Adaptive Trend Following Suite [Alpha Extract]A sophisticated multi-filter trend analysis system that combines advanced noise reduction, adaptive moving averages, and intelligent market structure detection to deliver institutional-grade trend following signals. Utilizing cutting-edge mathematical algorithms and dynamic channel adaptation, this indicator provides crystal-clear directional guidance with real-time confidence scoring and market mode classification for professional trading execution.
🔶 Advanced Noise Reduction
Filter Eliminates market noise using sophisticated Gaussian filtering with configurable sigma values and period optimization. The system applies mathematical weight distribution across price data to ensure clean signal generation while preserving critical trend information, automatically adjusting filter strength based on volatility conditions.

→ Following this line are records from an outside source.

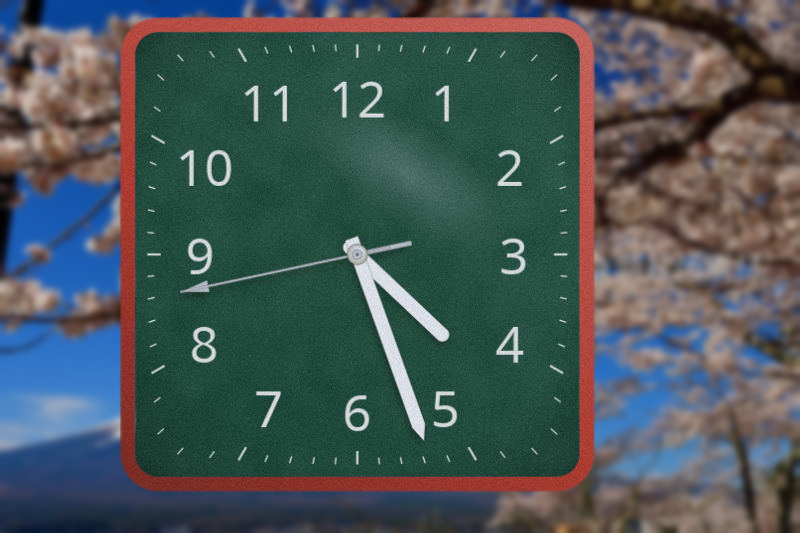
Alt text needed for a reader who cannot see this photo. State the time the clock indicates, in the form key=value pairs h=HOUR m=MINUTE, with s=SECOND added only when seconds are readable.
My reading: h=4 m=26 s=43
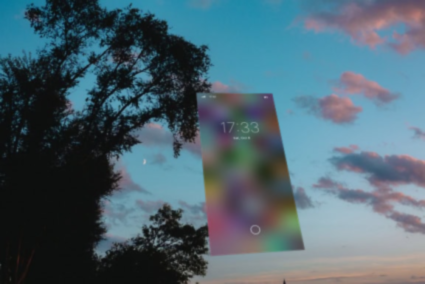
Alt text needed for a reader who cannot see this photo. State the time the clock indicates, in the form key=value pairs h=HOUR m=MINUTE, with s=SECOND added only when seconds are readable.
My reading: h=17 m=33
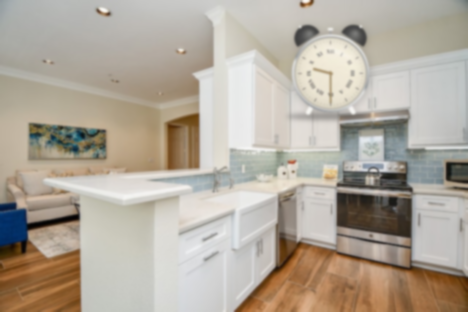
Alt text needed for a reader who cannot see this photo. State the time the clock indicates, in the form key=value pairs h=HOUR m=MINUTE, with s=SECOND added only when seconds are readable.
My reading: h=9 m=30
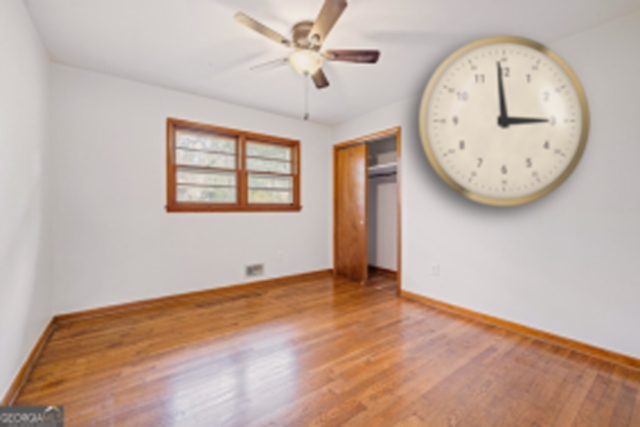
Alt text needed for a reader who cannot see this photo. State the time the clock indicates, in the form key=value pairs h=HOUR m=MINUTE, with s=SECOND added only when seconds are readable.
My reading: h=2 m=59
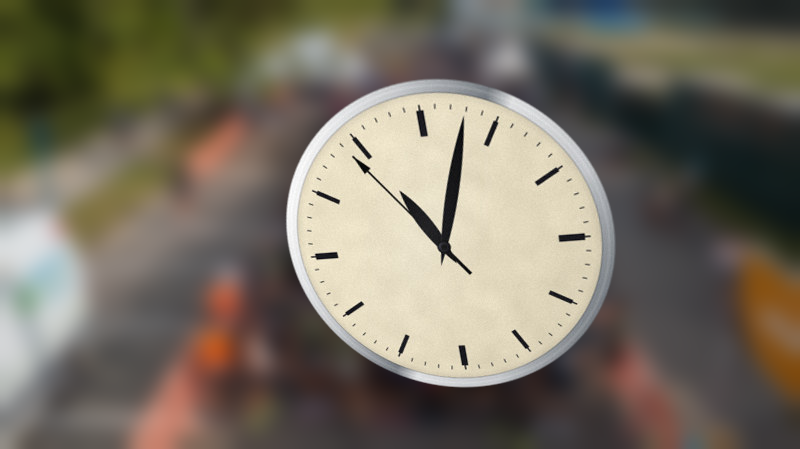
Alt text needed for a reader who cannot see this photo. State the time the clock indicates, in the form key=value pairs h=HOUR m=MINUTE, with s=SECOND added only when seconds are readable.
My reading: h=11 m=2 s=54
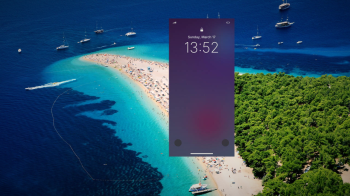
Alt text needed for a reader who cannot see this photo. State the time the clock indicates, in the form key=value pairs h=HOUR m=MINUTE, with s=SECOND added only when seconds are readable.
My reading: h=13 m=52
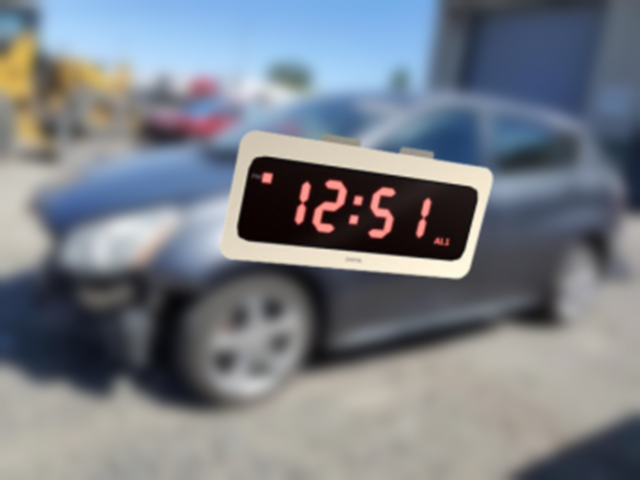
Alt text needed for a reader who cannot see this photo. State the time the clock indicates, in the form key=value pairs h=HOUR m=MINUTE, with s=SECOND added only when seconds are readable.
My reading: h=12 m=51
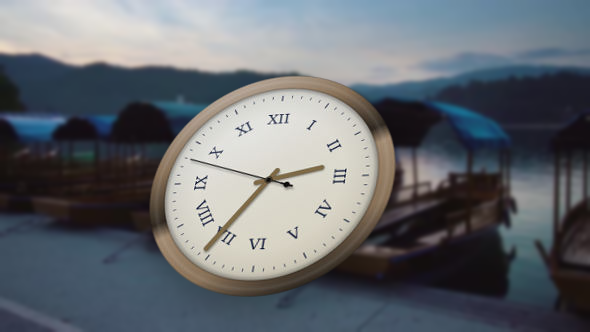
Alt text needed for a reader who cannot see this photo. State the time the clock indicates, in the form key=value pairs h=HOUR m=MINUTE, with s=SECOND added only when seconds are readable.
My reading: h=2 m=35 s=48
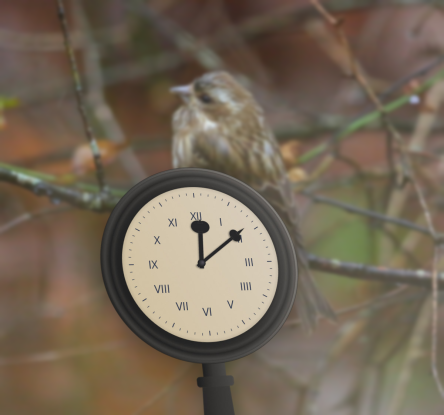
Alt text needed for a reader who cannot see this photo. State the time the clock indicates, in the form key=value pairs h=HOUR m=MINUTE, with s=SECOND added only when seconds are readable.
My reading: h=12 m=9
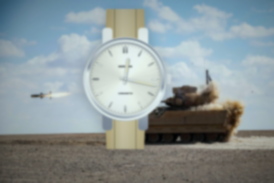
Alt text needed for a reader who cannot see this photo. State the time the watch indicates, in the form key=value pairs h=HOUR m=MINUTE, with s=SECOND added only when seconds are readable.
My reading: h=12 m=17
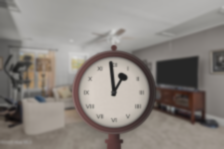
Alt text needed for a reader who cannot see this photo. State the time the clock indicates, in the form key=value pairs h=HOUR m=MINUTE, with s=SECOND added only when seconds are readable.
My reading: h=12 m=59
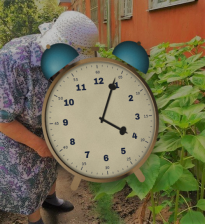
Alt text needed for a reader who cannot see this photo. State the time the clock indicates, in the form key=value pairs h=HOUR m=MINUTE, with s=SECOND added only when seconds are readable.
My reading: h=4 m=4
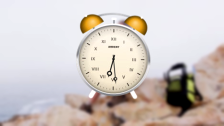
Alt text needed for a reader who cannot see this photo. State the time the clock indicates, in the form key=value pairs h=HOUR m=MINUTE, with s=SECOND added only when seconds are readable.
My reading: h=6 m=29
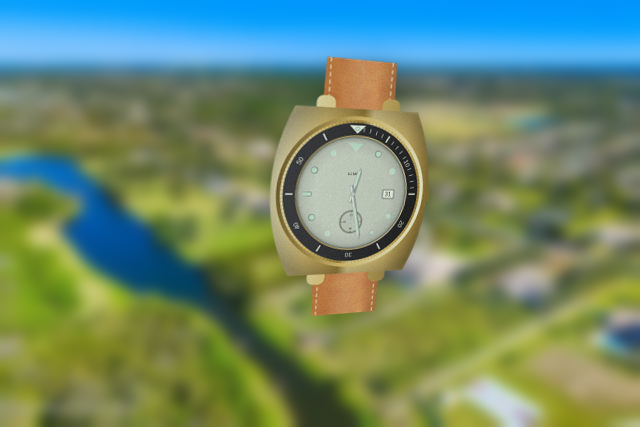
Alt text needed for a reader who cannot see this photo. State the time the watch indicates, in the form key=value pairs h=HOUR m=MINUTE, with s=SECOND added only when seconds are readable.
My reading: h=12 m=28
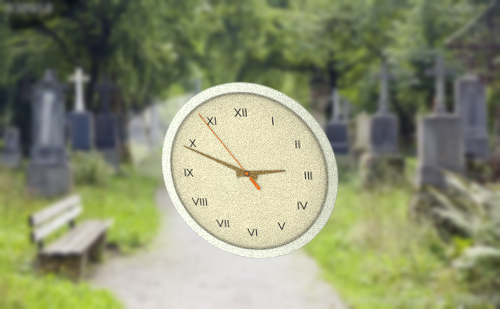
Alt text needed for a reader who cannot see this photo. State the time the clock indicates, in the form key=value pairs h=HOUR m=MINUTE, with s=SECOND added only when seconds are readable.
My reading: h=2 m=48 s=54
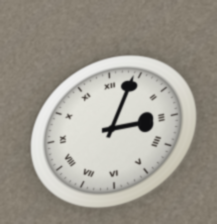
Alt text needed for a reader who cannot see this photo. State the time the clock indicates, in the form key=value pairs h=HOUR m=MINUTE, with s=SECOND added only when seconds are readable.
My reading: h=3 m=4
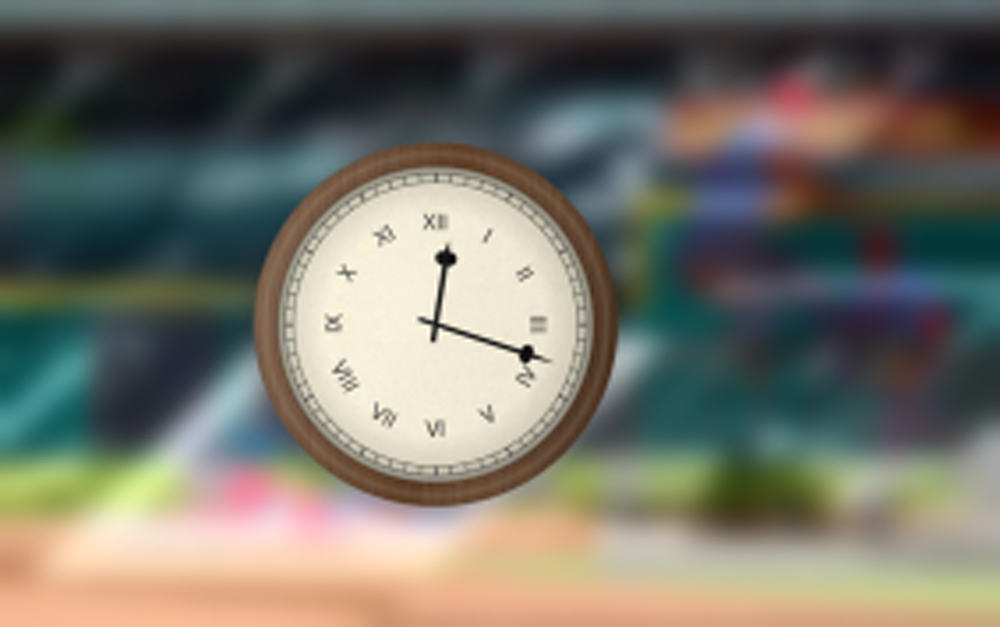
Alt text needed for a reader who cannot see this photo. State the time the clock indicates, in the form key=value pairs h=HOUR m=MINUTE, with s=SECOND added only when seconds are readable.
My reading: h=12 m=18
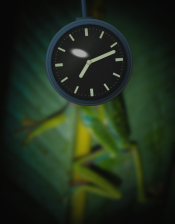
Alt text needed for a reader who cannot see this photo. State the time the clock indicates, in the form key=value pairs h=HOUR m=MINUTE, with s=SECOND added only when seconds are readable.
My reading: h=7 m=12
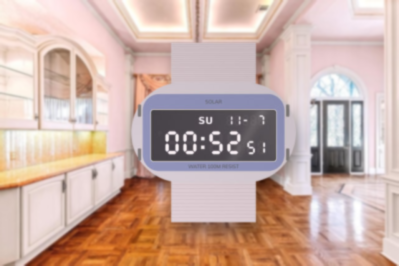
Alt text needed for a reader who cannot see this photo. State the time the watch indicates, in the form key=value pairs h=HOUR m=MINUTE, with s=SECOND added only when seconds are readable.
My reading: h=0 m=52 s=51
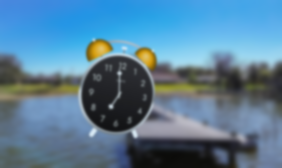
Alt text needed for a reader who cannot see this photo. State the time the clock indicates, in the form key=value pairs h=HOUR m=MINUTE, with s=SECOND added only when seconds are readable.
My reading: h=6 m=59
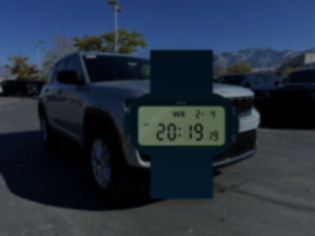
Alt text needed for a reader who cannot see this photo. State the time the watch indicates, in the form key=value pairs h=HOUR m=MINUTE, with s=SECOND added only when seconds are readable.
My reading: h=20 m=19 s=19
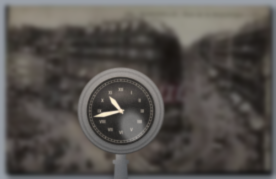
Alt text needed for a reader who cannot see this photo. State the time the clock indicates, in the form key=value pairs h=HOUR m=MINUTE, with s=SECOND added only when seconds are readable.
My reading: h=10 m=43
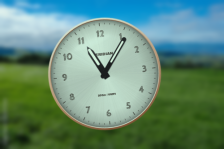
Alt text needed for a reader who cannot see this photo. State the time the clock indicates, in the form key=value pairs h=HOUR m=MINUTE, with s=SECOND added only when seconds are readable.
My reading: h=11 m=6
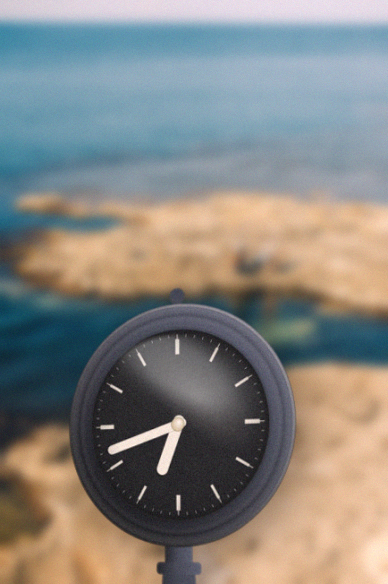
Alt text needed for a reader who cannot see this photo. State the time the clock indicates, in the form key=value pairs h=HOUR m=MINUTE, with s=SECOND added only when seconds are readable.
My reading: h=6 m=42
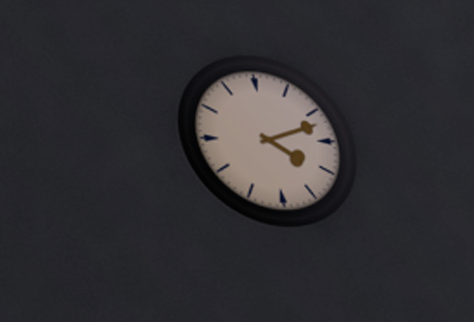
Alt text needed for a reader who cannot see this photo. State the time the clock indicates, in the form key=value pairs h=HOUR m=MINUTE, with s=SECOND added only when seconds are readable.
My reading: h=4 m=12
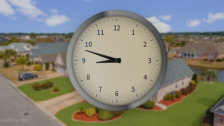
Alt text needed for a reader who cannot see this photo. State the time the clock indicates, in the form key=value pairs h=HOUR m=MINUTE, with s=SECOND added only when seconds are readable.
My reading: h=8 m=48
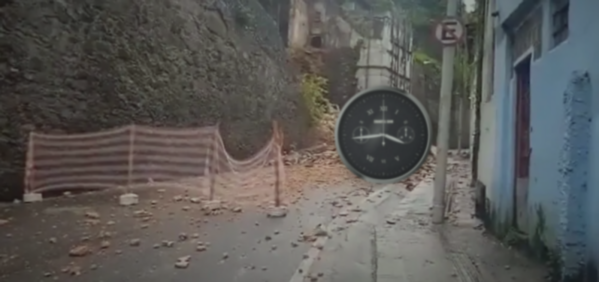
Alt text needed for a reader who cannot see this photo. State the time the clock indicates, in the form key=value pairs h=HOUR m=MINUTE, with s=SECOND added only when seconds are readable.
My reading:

advancedNoiseFilter(sourceData, filterLength, sigmaParam) =>
weightSum = 0.0
valueSum = 0.0
centerPoint = (filterLength - 1) / 2
for index = 0 to filterLength - 1
gaussianWeight = math.exp(-0.5 * math.pow((index - centerPoint) / sigmaParam, 2))
weightSum += gaussianWeight
valueSum += sourceData * gaussianWeight
valueSum / weightSum
🔶 Adaptive Moving Average Core Engine
Features revolutionary volatility-responsive averaging that automatically adjusts smoothing parameters based on real-time market conditions. The engine calculates adaptive power factors using logarithmic scaling and bandwidth optimization, ensuring optimal responsiveness during trending markets while maintaining stability during consolidation phases.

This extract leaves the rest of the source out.